The Attack on Substack

Simplicius, the great chronicler of the NATO-Russian war in Ukraine, comments on the attempts to police and deplatform Substack contributors:

As of several weeks back, Substack has been under a massive seemingly coordinated attack from subversive forces seeking to create a viral exodus from the site by reputationally damaging it. Unfortunately, it seems the program is of such wide scope as to even target individual high volume accounts, of which I appear to be one—as I too have now come under the hatchetmen’s blade of deplatformization…

It’s very clear to see why this is happening now, of all times. Just as Substack may have owed its initial popularity to the trench-war surrounding the 2020 election, J6, and Covid, Substack likewise stands to be at the center of what is certainly going to be an unprecedented, controversial, and dangerous historical firestorm later this year, and early next.

Think that’s silly? A middling platform by the standards of market capitalization and total users can’t possibly be such a ‘dangerous’ bugbear to the elites, can it? Yet those who’ve been following will know that some of the empire’s most dangerous dissident voices reside exclusively on Substack. Does Matt Taibbi, Alex Berenson, Seymour Hersh, and many others ring a bell? Some of these Substack writers have been central to the most momentous political scandals and revelatory bombshells of recent times. Hell, Taibbi even paid for it with a retaliatory federal case against him.

That’s right: Substack gives succor to dissidents viewed as grave dangers to the establishment, and they cannot allow Substack to remain unfettered going into the critical end of 2024 cycle.

That is why the attack had to come now, to begin seeding the groundwork to try and discredit and eventually dismantle one of the last remaining free speech bastions on the internet. And they’re doing that with the same ol’ tired shtick, claiming some tiny obscure holdout of “Nazis” is not only denning on the site, but are forcing their way into people’s recommends.

This quite obviously stinks of the same type of contortion Media Matters was accused of just last month, wherein they were said to game the system by refreshing ads hundreds of times until landing on the chance ‘desired result’, which then served as smear-piece fodder about ‘dangerously’ unwanted ads appearing unbidden next to their content.

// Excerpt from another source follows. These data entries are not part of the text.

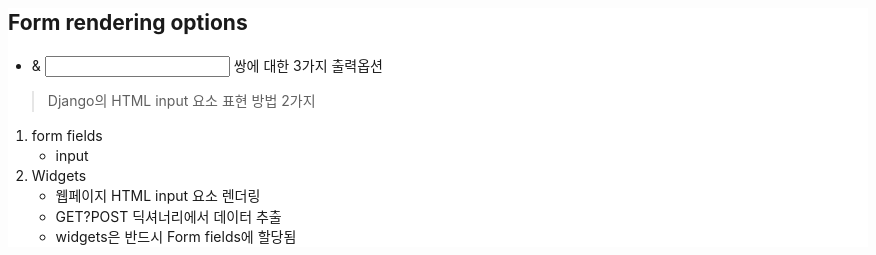 ## Form rendering options

- <label> & <input> 쌍에 대한 3가지 출력옵션



> Django의 HTML input 요소 표현 방법 2가지

1. form fields
   - input  
2. Widgets
   - 웹페이지 HTML input 요소 렌더링
   - GET?POST 딕셔너리에서 데이터 추출
   - widgets은 반드시 Form fields에 할당됨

The largest of the self-exiled, Casey Newton, wrote up what sounds like a semi-reasonable explanation, though he admits the Atlantic hitpiece was the initial spur which led to his re-evaluation of Substack. He further admits it only really revolved around six main offending newsletters, though “[his] analysis” found “dozens” more—which advocated the ghastly and unbearable “replacement theory”:

Really? The replacement theory Biden himself admitted on video to not only being true, but a “good thing”, is akin to “hate speech”? This is the “Nazi stuff” we’re talking about here?

Most troublingly, the rat openly admitted to going straight to Stripe itself to squeal on Substack—what appears an obvious attempt to get Substack shut down at the merchant bank level.

Year of Troubles: The Hatches Come Out, SIMPLICIUS, 19 January 2024

It’s always the same game, the same motivations, and the same tactics. It will be interesting to see if Substack resists the pressure and remains viable, or if it submits to it and begins the same inevitable decline toward irrelevance that we’ve already seen from dying platforms like Blogger, Buzzfeed, Vice, YouTube, Patreon, Indiegogo, and other organizations that were either allied, or submissive, to Clown World’s SJW thought police.

This is one reason why my new Sigma Game substack, which I created to provide a central location for the forthcoming SSH book, presently has no paid subscriptions despite the generous pledges that have been made; there is no point in either permitting even the slightest amount of dependence upon it or allowing it to be utilized against Substack until the company decides whether it will submit to the thought police or stand against them.

UATV will eventually offer a written aspect that will fulfill a similar function, but one that will, as SocialGalactic is to Gab, be a community-focused platform rather than one that is intended for a broad public audience like Substack. Since the subscriptions are free, I’d recommend sending a strong message to Substack by first subscribing to Sigma Game, and then to the stacks that are recommended there, including Simplicius.

In any event, this is absolutely nothing new. Whatever happens, we resist and we persist.